While IgG4-RD can be successfully treated, the disease is not curable at this time. With proper treatment, people with IgG4-RD can have long periods of remission during which their disease is not active, and in some people, the disease never returns. However, you may experience periods when your disease flares (becomes active again). It is important to see your doctor regularly to monitor for potential flares and treat them before they cause lasting damage.

Living with a chronic disease such as IgG4-RD can be challenging at times. Fatigue, pain, emotional stress, and medication side effects can take a toll on your sense of well-being, affecting relationships, work, and other aspects of your daily life. Sharing your experience with family and friends, connecting with others through a support group, or talking with a mental health professional can help.

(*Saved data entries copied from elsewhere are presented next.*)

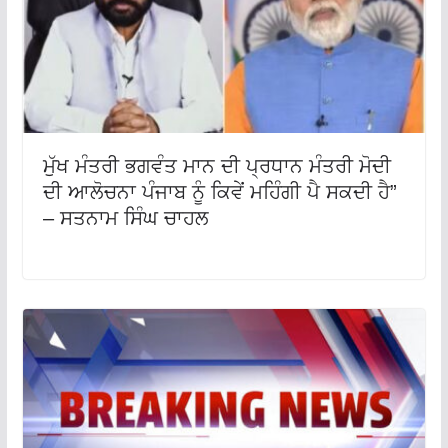
ਮੁੱਖ ਮੰਤਰੀ ਭਗਵੰਤ ਮਾਨ ਦੀ ਪ੍ਰਧਾਨ ਮੰਤਰੀ ਮੋਦੀ
ਦੀ ਆਲੋਚਨਾ ਪੰਜਾਬ ਨੂੰ ਕਿਵੇਂ ਮਹਿੰਗੀ ਪੈ ਸਕਦੀ ਹੈ”
– ਸਤਨਾਮ ਸਿੰਘ ਚਾਹਲ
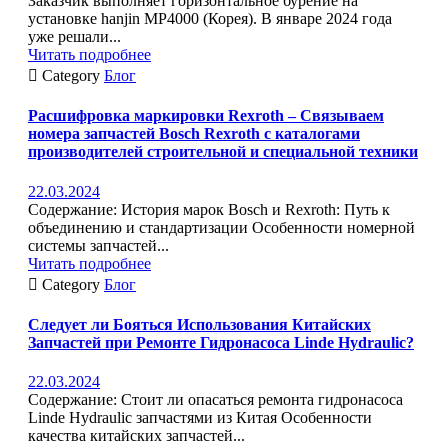
Заказчик выполняет горизонтальное бурение на
установке hanjin MP4000 (Корея). В январе 2024 года
уже решали...
Читать подробнее

Category
Блог
Расшифровка маркировки Rexroth – Связываем
номера запчастей Bosch Rexroth с каталогами
производителей строительной и специальной техники
22.03.2024
Содержание: История марок Bosch и Rexroth: Путь к
объединению и стандартизации Особенности номерной
системы запчастей...
Читать подробнее

Category
Блог
Следует ли Бояться Использования Китайских
Запчастей при Ремонте Гидронасоса Linde Hydraulic?
22.03.2024
Содержание: Стоит ли опасаться ремонта гидронасоса
Linde Hydraulic запчастями из Китая Особенности
качества китайских запчастей...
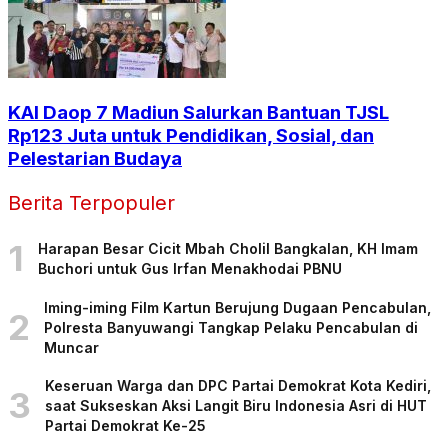
KAI Daop 7 Madiun Salurkan Bantuan TJSL
Rp123 Juta untuk Pendidikan, Sosial, dan
Pelestarian Budaya
Berita Terpopuler
1
Harapan Besar Cicit Mbah Cholil Bangkalan, KH Imam
Buchori untuk Gus Irfan Menakhodai PBNU
Iming-iming Film Kartun Berujung Dugaan Pencabulan,
2
Polresta Banyuwangi Tangkap Pelaku Pencabulan di
Muncar
Keseruan Warga dan DPC Partai Demokrat Kota Kediri,
3
saat Sukseskan Aksi Langit Biru Indonesia Asri di HUT
Partai Demokrat Ke-25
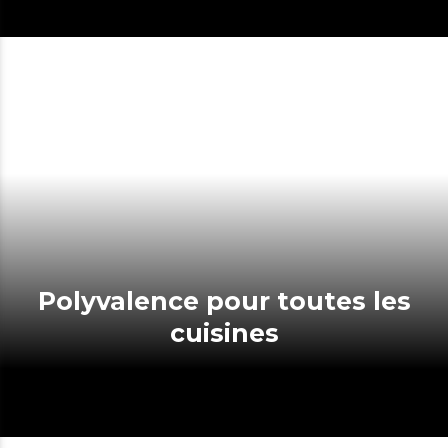
Polyvalence pour toutes les
cuisines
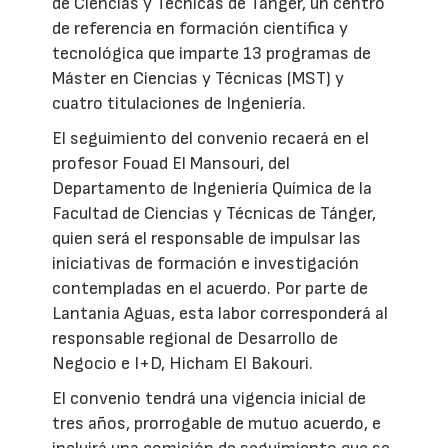
de Ciencias y Técnicas de Tánger, un centro
de referencia en formación científica y
tecnológica que imparte 13 programas de
Máster en Ciencias y Técnicas (MST) y
cuatro titulaciones de Ingeniería.
El seguimiento del convenio recaerá en el
profesor Fouad El Mansouri, del
Departamento de Ingeniería Química de la
Facultad de Ciencias y Técnicas de Tánger,
quien será el responsable de impulsar las
iniciativas de formación e investigación
contempladas en el acuerdo. Por parte de
Lantania Aguas, esta labor corresponderá al
responsable regional de Desarrollo de
Negocio e I+D, Hicham El Bakouri.
El convenio tendrá una vigencia inicial de
tres años, prorrogable de mutuo acuerdo, e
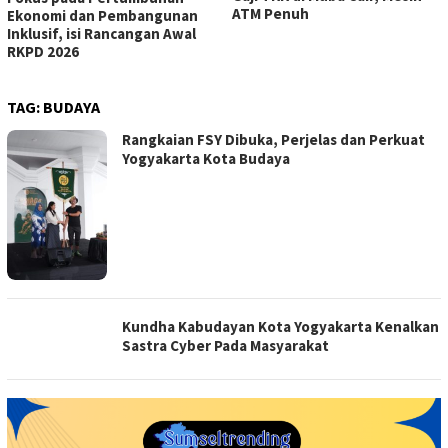
ATM Penuh
Ekonomi dan Pembangunan
Inklusif, isi Rancangan Awal
RKPD 2026
TAG:
BUDAYA
Rangkaian FSY Dibuka, Perjelas dan Perkuat
Yogyakarta Kota Budaya
Kundha Kabudayan Kota Yogyakarta Kenalkan
Sastra Cyber Pada Masyarakat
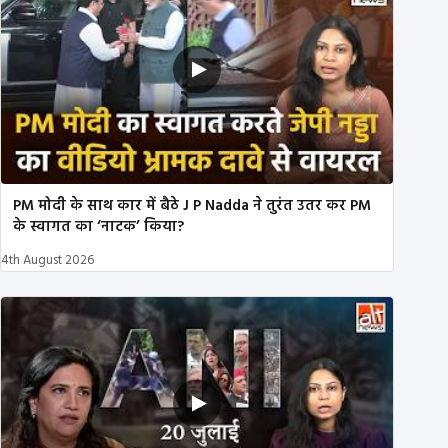
PM मोदी के साथ कार में बैठे J P Nadda ने तुरंत उतर कर PM
के स्वागत का ‘नाटक’ किया?
4th August 2026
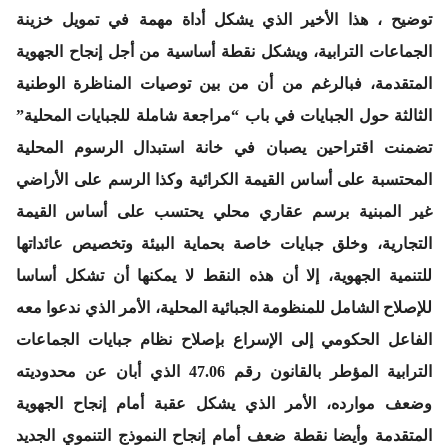
توضيح ، هذا الأخير الذي يشكل أداة مهمة في تمويل خزينة
الجماعات الترابية، ويشكل نقطة أساسية من أجل إنجاح الجهوية
المتقدمة، فبالرغم من أن من بين توصيات المناظرة الوطنية
الثالثة حول الجبايات في باب “مراجعة شاملة للجبايات المحلية”
تضمنت اقتراحين يصبان في خانة استبدال الرسوم المحلية
المحتسبة على أساس القيمة الكرائية وكذا الرسم على الأراضي
غير المبنية برسم عقاري محلي يحتسب على أساس القيمة
التجارية، وخلق جبايات خاصة بحماية البيئة وتخصيص عائداتها
للتنمية الجهوية، إلا أن هذه النقط لا يمكنها أن تشكل أساسا
للإصلاح الشامل للمنظومة الجبائية المحلية، الأمر الذي ندعوا معه
الفاعل الحكومي إلى الإسراع بإصلاح نظام جبايات الجماعات
الترابية المؤطر بالقانون رقم 47.06 الذي أبان عن محدوديته
وضعف موارده، الأمر الذي يشكل عقبة أمام إنجاح الجهوية
المتقدمة وأيضا نقطة ضعف أمام إنجاح النموذج التنموي الجديد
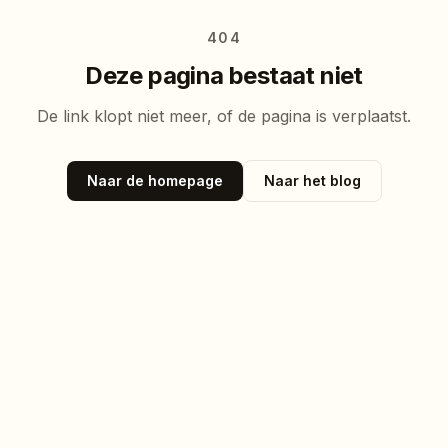
404
Deze pagina bestaat niet
De link klopt niet meer, of de pagina is verplaatst.
Naar de homepage
Naar het blog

There is no cure at this time for IgG4-RD, but with treatment and careful monitoring, the vast majority of people with IgG4-RD will achieve remission. Remission refers to a state where the disease is quiet and is not doing additional damage to organs or tissues. 

Though there are exceptions, in the majority of cases, IgG4-RD progresses slowly, giving your medical team time to get the disease under control before severe damage occurs. Most people with IgG4-RD will see a swift improvement in symptoms with treatment and can expect to have a similar life expectancy as someone without IgG4-RD. 

There is ongoing research into targeted treatments for IgG4-RD with the goal of helping people to maintain remission with fewer side effects than those associated with current treatments. Research into IgG4-RD is accelerating as researchers seek to better understand the causes and pathophysiology (how the disease impacts your body on a functional and cellular level) of IgG4-RD.